Deprem değil, kapitalizm öldürür!

  • Arşiv
  • |
  • Bilim-Teknik-Çevre
  • |
  • Çevre
  • |
  • 17 Ağustos 2012
  • 09:04

İzmit merkezli yaşanan ve tesiri Yalova, İstanbul, Adapazarı, Bursa’ya uzanan, milyonlarca insanı doğrudan etkileyen 17 Ağustos Marmara Depremi'nin üzerinden 13 yıl geçti. Kentlerin harabeye döndüğü, taşın taş üstünde kalmadığı günlerde bir başka gerçek daha ölümlerle birlikte karşımıza çıktı. Deprem bizi, ölüm kadar soğuk, ölüm kadar insana yabancı bir yüzle, kapitalizmin insana, emekçiye yabancı yüzüyle bir kez daha tanıştırdı. 

Enkazın altında resmi rakamlara göre, 17 bin 480, resmi olmayan rakamlara göre ise 50 bin ölümüz vardı. Enkazın üstünde ise yine resmi kayıtlara göre 23 bin 781, yok sayılan rakamlara göre ise 100 bine yakın yaralı... 285 bin 211 konut, 42 bin 902 işyeri hasar görmüştü. Çöken 133 bin 683 bina yaklaşık 600 bin kişiyi evsiz bırakmıştı. Yaklaşık 16 milyon insanı ise deprem farklı şekillerde etkilemişti.

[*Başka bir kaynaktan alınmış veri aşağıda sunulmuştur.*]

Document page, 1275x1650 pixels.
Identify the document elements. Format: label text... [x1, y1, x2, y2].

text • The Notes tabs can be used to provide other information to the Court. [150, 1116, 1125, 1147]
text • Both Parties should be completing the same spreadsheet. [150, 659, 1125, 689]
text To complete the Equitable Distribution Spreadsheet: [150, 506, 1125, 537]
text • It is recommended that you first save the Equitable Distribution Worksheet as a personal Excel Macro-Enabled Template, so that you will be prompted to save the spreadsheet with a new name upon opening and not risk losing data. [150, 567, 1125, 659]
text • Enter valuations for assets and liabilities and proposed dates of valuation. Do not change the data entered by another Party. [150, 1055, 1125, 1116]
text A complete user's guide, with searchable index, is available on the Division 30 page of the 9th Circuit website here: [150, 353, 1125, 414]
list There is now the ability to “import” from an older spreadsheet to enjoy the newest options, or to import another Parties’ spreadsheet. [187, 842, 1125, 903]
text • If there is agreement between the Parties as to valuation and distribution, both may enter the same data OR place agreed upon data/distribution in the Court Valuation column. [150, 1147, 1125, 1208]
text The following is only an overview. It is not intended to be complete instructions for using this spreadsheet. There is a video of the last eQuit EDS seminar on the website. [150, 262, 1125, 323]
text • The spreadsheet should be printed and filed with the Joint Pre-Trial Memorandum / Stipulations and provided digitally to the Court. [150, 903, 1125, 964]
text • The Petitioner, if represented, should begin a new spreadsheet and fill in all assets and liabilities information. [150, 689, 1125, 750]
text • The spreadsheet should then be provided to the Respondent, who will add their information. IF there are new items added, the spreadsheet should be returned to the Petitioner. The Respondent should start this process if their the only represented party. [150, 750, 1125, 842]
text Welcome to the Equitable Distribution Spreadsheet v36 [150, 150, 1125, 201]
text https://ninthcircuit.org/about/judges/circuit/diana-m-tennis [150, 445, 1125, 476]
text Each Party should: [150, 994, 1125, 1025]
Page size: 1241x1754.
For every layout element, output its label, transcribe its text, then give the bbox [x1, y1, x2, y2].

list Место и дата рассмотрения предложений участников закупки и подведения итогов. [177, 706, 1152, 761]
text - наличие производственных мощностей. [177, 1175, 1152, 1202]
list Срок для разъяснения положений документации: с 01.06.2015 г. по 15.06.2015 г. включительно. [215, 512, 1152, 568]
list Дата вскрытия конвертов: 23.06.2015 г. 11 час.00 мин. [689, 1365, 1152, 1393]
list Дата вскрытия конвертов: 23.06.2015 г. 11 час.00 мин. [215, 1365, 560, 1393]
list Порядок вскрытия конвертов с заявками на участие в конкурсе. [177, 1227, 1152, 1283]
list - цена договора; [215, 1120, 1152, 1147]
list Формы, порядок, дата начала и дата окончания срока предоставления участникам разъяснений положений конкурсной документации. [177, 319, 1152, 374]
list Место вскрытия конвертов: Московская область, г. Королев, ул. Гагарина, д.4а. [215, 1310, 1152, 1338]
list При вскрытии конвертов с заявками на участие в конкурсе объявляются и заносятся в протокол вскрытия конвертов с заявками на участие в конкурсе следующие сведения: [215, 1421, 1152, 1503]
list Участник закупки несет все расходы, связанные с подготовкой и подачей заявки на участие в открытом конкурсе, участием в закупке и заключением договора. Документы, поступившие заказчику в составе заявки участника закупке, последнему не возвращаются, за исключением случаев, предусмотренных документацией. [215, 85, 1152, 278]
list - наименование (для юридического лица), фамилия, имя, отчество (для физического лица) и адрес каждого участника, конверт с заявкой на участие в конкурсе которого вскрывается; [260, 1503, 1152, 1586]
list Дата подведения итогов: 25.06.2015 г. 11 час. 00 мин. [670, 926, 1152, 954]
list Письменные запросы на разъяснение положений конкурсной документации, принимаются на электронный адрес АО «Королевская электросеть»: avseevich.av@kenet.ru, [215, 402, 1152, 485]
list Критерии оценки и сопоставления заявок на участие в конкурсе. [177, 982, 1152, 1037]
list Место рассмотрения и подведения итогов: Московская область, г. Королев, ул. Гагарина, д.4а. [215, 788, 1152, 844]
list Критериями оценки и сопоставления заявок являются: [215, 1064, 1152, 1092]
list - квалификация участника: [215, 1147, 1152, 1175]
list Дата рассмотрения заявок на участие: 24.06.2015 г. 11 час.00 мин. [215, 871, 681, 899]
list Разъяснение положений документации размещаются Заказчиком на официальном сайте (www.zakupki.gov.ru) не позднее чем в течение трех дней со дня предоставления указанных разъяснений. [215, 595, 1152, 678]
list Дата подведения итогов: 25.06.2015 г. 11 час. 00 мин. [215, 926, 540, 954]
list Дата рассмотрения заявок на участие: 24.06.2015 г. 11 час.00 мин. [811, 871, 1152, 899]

Her sarsıntıda telaşa kapılan insan gerçeği bu toplumsal travmanın bir sonucuydu.

Fakat “yaralar sarılacaktı”, “devlet dimdik ayaktaydı”. Bu doğal felaketi almadıkları önlemlerle bir katliama dönüştürenlerin sarf ettiği çaba bu sözcüklerden ibaretti.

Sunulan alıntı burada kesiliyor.